Catholic Climate Covenant
Aguto said, “We at the Covenant work with 17 national partners, including the USCCB and Catholic relief services and Catholic charities, to help guide the US policy and practices with regard to climate change. We want to weave the green thread into the fabric of Catholic life.”
On the grassroots level, there are nearly 300 “creation care” teams across the country. “We have a pastors training program in which we’ve been helping educate pastors on the theology and science of climate change and also Laudato Si, and how they can speak about that with their parishioners.” Aguto added, “We have activities like the Feast of St. Francis program, which has thousands of downloads.”
He also talked about their Catholic Energies program, which is a “plug and play” opportunity to make Catholic churches, parishes, hospitals or institutions more energy efficient.
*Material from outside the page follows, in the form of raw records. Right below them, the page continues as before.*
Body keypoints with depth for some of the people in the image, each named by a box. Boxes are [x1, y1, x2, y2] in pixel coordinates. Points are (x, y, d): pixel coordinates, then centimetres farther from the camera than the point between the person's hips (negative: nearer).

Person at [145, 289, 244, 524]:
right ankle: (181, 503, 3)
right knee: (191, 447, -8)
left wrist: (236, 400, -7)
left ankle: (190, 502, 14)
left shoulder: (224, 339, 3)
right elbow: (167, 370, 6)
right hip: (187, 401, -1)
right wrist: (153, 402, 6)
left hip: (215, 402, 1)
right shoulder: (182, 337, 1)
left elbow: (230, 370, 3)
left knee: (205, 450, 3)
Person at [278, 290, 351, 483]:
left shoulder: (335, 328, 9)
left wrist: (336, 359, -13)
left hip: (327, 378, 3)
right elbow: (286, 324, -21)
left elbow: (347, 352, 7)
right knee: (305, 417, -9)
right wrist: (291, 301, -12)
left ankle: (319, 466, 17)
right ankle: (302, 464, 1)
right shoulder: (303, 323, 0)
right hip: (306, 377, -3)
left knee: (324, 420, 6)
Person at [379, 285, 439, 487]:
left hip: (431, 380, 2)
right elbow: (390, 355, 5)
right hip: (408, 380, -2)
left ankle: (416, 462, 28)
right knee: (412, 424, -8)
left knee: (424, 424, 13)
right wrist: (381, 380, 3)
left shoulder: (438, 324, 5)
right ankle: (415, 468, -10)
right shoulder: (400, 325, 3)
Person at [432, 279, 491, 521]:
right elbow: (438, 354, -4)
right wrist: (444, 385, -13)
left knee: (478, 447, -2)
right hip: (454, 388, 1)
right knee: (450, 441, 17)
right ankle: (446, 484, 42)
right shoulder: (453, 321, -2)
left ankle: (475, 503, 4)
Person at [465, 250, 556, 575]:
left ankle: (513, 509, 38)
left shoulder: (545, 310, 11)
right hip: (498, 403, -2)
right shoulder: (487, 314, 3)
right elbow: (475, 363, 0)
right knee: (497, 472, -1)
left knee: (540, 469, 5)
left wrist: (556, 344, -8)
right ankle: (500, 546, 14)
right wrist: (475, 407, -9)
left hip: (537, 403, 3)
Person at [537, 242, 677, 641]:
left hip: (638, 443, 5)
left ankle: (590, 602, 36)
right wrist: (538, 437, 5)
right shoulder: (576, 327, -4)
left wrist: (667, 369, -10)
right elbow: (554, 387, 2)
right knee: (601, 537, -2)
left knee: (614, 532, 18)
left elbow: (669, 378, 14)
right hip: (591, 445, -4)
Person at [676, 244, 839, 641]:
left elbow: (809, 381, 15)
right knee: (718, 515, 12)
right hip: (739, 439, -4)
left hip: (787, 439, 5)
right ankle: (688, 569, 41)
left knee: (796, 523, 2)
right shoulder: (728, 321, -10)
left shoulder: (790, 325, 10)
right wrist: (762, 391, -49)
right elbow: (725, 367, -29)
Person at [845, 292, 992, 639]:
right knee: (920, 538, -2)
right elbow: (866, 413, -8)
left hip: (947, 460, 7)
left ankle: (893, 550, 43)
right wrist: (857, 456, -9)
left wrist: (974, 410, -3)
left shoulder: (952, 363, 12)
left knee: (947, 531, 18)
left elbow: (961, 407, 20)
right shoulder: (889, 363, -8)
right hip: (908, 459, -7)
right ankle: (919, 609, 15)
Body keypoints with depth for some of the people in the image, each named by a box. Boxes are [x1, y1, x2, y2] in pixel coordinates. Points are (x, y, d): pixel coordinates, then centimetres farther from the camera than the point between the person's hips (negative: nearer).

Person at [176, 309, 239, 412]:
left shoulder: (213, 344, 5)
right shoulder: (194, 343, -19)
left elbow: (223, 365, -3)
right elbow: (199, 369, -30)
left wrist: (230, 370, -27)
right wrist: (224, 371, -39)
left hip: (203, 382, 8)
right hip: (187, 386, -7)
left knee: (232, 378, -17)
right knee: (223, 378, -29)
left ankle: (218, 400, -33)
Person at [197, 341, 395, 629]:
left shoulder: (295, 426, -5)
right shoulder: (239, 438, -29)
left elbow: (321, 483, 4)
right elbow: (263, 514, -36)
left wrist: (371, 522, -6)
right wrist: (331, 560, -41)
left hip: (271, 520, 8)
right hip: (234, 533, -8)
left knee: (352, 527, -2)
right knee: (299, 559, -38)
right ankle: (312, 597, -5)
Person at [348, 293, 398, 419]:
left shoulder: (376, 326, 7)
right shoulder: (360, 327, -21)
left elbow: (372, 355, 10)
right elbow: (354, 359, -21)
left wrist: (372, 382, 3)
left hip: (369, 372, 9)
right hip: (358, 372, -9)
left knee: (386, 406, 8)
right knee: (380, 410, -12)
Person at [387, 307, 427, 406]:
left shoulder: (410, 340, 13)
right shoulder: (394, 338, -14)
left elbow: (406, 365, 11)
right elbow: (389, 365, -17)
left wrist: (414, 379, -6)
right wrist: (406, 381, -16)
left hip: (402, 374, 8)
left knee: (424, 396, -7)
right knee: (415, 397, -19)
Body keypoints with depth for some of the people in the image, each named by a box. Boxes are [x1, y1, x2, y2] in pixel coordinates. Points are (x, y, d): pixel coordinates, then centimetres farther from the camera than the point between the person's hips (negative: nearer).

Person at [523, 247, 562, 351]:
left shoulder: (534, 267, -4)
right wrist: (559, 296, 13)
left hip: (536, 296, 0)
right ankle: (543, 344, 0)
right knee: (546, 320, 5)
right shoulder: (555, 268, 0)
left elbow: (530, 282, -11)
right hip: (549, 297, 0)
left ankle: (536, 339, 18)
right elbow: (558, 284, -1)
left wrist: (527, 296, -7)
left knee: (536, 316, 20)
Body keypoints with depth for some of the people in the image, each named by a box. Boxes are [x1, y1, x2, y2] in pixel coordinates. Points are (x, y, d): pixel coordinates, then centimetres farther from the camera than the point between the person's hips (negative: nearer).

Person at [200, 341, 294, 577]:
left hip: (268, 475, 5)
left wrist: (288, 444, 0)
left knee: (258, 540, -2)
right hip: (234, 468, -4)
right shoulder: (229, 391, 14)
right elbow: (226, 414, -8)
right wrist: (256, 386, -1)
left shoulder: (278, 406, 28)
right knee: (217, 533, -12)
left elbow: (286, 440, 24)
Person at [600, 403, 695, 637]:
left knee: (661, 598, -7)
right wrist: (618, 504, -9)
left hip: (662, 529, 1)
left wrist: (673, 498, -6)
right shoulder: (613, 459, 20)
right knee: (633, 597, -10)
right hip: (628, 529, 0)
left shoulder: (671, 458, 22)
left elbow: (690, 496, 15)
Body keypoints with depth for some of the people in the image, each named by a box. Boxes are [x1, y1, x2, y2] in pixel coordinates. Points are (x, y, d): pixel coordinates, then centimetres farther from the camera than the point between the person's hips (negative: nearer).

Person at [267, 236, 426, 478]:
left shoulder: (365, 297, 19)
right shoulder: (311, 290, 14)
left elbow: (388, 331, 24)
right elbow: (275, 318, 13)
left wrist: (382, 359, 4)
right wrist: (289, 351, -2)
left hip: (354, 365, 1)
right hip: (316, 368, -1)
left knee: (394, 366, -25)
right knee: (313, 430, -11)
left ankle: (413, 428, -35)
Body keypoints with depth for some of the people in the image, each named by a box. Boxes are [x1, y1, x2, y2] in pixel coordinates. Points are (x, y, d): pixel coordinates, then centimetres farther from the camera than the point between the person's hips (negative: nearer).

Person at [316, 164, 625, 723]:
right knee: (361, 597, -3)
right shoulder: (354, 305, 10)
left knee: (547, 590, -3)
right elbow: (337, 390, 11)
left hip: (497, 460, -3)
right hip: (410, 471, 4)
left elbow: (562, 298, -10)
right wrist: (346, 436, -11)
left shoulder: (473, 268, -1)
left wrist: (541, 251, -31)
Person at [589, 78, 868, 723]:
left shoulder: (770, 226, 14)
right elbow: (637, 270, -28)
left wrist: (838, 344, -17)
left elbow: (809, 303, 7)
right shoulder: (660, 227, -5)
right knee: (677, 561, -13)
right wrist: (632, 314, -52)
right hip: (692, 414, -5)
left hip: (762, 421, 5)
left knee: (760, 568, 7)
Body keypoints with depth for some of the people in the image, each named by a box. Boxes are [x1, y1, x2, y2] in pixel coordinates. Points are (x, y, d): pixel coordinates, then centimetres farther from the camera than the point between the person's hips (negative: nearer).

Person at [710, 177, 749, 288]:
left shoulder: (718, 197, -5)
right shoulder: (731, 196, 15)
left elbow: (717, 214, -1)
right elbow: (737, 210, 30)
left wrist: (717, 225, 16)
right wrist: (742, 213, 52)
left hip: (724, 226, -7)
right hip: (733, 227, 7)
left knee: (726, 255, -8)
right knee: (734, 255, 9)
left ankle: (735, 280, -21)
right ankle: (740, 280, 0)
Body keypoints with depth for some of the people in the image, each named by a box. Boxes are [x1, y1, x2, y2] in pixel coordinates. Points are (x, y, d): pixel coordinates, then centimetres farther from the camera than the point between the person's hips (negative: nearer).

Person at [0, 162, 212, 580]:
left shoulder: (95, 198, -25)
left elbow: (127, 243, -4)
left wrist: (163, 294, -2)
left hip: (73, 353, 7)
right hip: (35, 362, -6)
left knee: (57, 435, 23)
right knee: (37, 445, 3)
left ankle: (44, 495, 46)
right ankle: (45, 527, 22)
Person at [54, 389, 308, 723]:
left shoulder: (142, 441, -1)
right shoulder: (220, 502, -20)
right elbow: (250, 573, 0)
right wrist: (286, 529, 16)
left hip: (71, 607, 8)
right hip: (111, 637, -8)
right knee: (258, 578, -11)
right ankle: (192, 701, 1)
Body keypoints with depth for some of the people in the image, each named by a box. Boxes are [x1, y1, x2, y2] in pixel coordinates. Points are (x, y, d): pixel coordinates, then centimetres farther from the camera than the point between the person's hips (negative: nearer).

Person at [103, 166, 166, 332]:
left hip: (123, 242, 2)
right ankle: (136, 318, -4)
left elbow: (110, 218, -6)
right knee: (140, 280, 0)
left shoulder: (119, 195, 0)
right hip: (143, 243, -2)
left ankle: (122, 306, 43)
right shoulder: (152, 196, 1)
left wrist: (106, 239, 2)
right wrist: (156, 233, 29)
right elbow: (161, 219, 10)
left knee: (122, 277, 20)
He recommended this as a great program to engage Catholic groups who may be uncomfortable talking about climate change, but are open to discussing energy efficiency.
And when it comes to policy, the Catholic Climate Covenant follows the USCCB’s policy, which Aguto says is fairly broad. They support the Republican Climate Resolution and the work happening in the House Climate Solutions Caucus. Recently, they published a letter in support of UNCCC international climate funding, which 172 US Catholic leaders signed, representing health care, schools, NGOs and more.
“It was a marvelous, surprisingly successful effort,” Aguto said. “We hope to engage on this foundational level to lift up greater and more ambitious climate action.”